Using regex, extract quoted strings that may contain nested quotes

Question

I have the following string:

'Well, I've tried to say "How Doth the Little Busy Bee," but it all came different!' Alice replied in a very melancholy voice. She continued, 'I'll try again.'

Now, I wish to extract the following quotes:

1. Well, I've tried to say "How Doth the Little Busy Bee," but it all came different!
2. How Doth the Little Busy Bee,
3. I'll try again.

I tried the following code but I'm not getting what I want. The [^\1]* is not working as expected. Or is the problem elsewhere?

import re

s = "'Well, I've tried to say \"How Doth the Little Busy Bee,\" but it all came different!' Alice replied in a very melancholy voice. She continued, 'I'll try again.'"

for i, m in enumerate(re.finditer(r'([\'"])(?!(?:ve|m|re|s|t|d|ll))(?=([^\1]*)\1)', s)):
    print("\nGroup {:d}: ".format(i+1))
    for g in m.groups():
        print('  '+g)

Answer 1

If you really need to return all the results from a single regular expression applied only once, it will be necessary to use lookahead ((?=findme)) so the finding position goes back to the start after each match - see this answer for a more detailed explanation.

To prevent false matches, some clauses are also needed regarding the quotes that add complexity, e.g. the apostrophe in I've shouldn't count as an opening or closing quote. There's no single clear-cut way of doing this but the rules I've gone for are:

1. An opening quote must not be immediately preceeded by a word character (e.g. letter). So for example, A" would not count as an opening quote but ," would count.
2. A closing quote must not be immediately followed by a word character (e.g. letter). So for example, 'B would not count as a closing quote but '. would count.
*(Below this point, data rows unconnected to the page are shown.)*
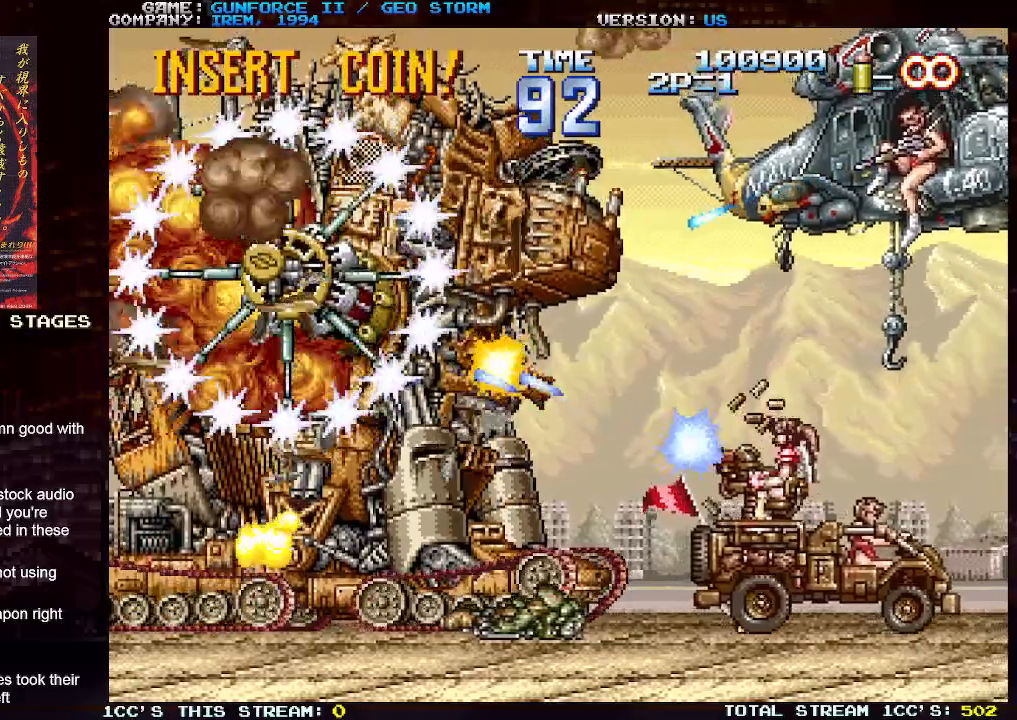
{"buttons": ["SQUARE"], "left_stick": "center", "events": [[83, "SQUARE", "down"], [167, "SQUARE", "up"], [267, "SQUARE", "down"], [333, "SQUARE", "up"], [433, "SQUARE", "down"]]}
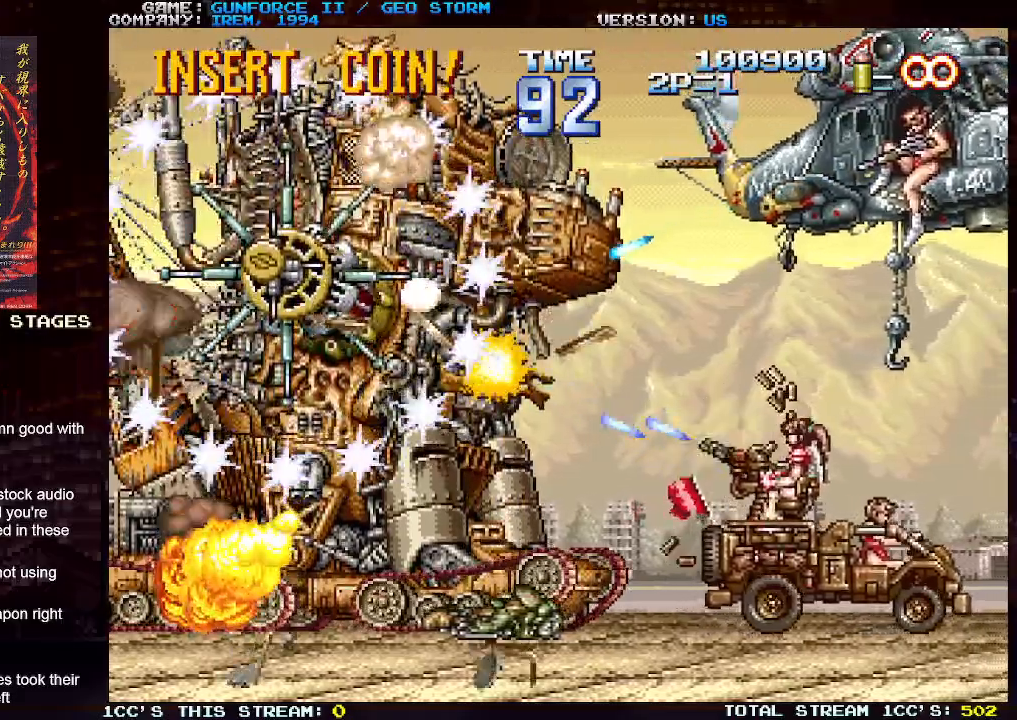
{"buttons": [], "left_stick": "center", "events": [[17, "SQUARE", "up"], [117, "SQUARE", "down"], [183, "SQUARE", "up"], [250, "SQUARE", "down"], [317, "SQUARE", "up"], [400, "SQUARE", "down"], [467, "SQUARE", "up"]]}
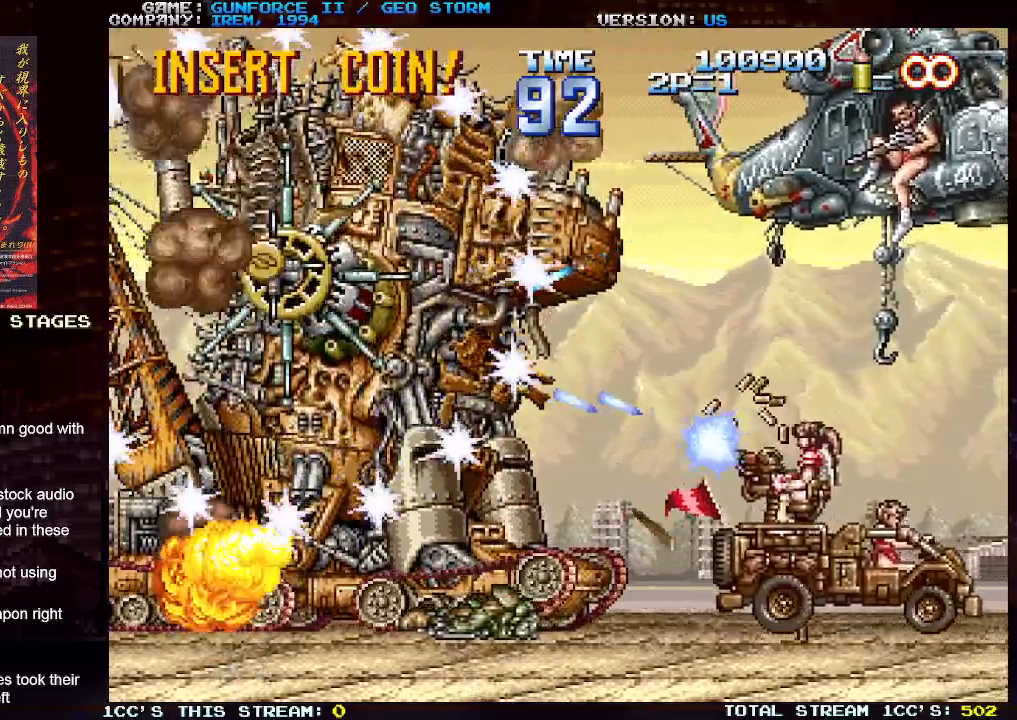
{"buttons": [], "left_stick": "center", "events": [[50, "SQUARE", "down"], [133, "SQUARE", "up"], [217, "SQUARE", "down"], [317, "SQUARE", "up"], [383, "SQUARE", "down"], [500, "SQUARE", "up"]]}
Applying the above rules leads to the following regular expression:

(?=(?:(?<!\w)'(\w.*?)'(?!\w)|\"(\w.*?)\"(?!\w)))

Debuggex Demo

A good quick sanity check test on any possible candidate regular expression is to reverse the quotes. This has been done in this regex101 demo.

Answer 2

EDIT

I modified my regex, it match properly even more complicated cases:

(?=(?<!\w|[!?.])('|\")(?!\s)(?P<content>(?:.(?!(?<=(?=\1).)(?!\w)))*)\1(?!\w))

DEMO

It is now even more complicated, the main improvement is not matching directly after some of punctuation character ([!?.]) and better quote case separation. Verified on diversified examples.
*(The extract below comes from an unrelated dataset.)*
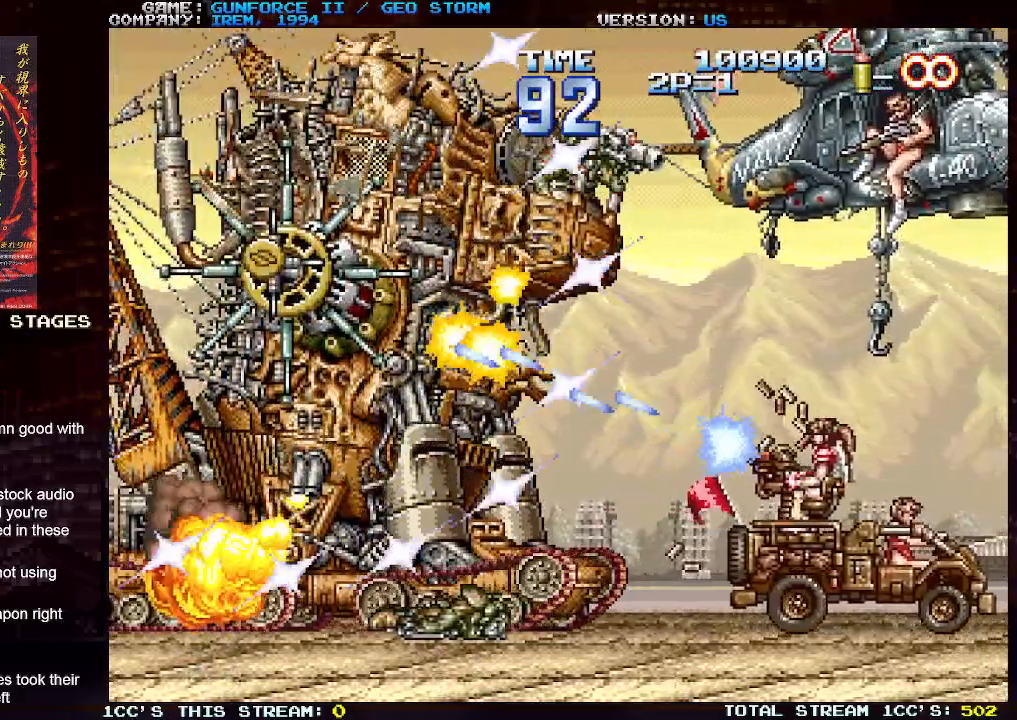
{"buttons": ["SQUARE"], "left_stick": "center", "events": [[50, "SQUARE", "down"], [167, "SQUARE", "up"], [233, "SQUARE", "down"], [333, "SQUARE", "up"], [417, "SQUARE", "down"]]}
The sentence will be in content captured group. Of course it has some restrictions, releted to usage of whitespaces, etc. But it should work with most of proper formatted sentences - or at least it work with examples.

• (?=(?<!\w|[!?.])('|\")(?!\s) - match the ' or " not preceded by word or punctuation character ((?<!\w|[!?.])) or not fallowed by whitespace((?!\s)), the ' or " part is captured in group 1 to further use,
• (?P<content>(?:.(?!(?<=(?=\1).)(?!\w)))*)\1(?!\w)) - match sentence, followed by same char (' or " captured in group 1) as it was started, ignore other quotes

It doesn't match whole sentence directly, but with capturing group nested in lookaround construct, so with global match modifier it will match also sentences inside sentences - because it directly match only the place before sentence starts.

About your regex:

I suppose, that by [^\1]* you meant any char but not one captured in group 1, but character class doesn't work this way, because it treats \1 as an char in octal notation (which I think is some kind of whitespace) not a reference to capturing group. Take a look on this example - read explanation. Also compare matching of THIS and THIS regex.

To achieve what you want, you should use lookaround, something like this: (')((?:.(?!\1))*.) - capture the opening char, then match every char which is not followed by captured opening char, then capture one more char, which is directly before captured char - and you have whole content between chars you excluded.